One of the most common organs affected by sarcoidosis is the lungs, in which case the disease is called pulmonary sarcoidosis. If pulmonary sarcoidosis is suspected, a lung biopsy may be carried out, along with other tests, as part of a diagnosis. Normally, a lung biopsy is recommended if an imaging scan, such as an X-ray or CT (computerized tomography) scan has revealed an abnormality.
What is a lung biopsy?
A lung biopsy is a procedure to remove a small piece of lung tissue. The tissue is then examined under a microscope to look for abnormalities that could indicate sarcoidosis.
Types of lung biopsy
There are several methods to obtain lung tissue.
A transbronchial biopsy uses a bronchoscope, a thin and flexible tube with a small camera and fiberoptic light, to visualize the inside of the lungs. This is passed through the windpipe from the mouth or nose, while the patient is under local anesthesia. A small piece of tissue is then extracted using forceps that also are passed through the airways.
Open lung biopsy
An open lung biopsy is carried out while the patient is under general anesthesia. It involves the surgeon making an incision on one side of the chest to access the lung tissue. The ribs are gently parted, and the surgeon may insert a viewing scope to examine the lungs before removing a small piece of tissue.The surgeon then will close the opening with sutures.

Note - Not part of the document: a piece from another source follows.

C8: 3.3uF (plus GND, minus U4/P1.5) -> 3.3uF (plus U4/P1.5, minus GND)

A lung needle biopsy is normally carried out while the patient is under local anesthesia and is much less invasive than an open biopsy. A small cut is made on the side of the chest so that a biopsy needle can be inserted into the affected lung tissue. The biopsy needle is normally around the width of a paper clip and hollow so that a small tissue sample can be acquired.

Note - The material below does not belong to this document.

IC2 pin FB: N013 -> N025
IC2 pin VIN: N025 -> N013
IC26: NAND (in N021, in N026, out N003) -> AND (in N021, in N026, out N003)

A needle biopsy is often guided by a CT scan, for the doctor to accurately identify the tissues to be removed with the needle.
Video-assisted thoracoscopic surgery (VATS)
A thoracoscopic biopsy, or video-assisted thoracoscopic surgery (VATS), involves several small incisions being made while the patient is under general anesthesia so that a thoracoscope can be inserted through the chest wall. A thoracoscope is a tube with a light, that helps the surgeon see inside the chest cavity, either through an eyepiece or via an attached video camera. Another incision also may be needed to insert surgical instruments to remove lung tissue.
Risks associated with lung biopsy
There is a small risk that the patient may experience complications such as an infection, pneumonia, excessive blood loss (hemorrhage), or air leak from the lungs. In extreme cases, an air leak can lead to a collapsed lung (pneumothorax) when the leaked air becomes trapped between the lung and chest wall.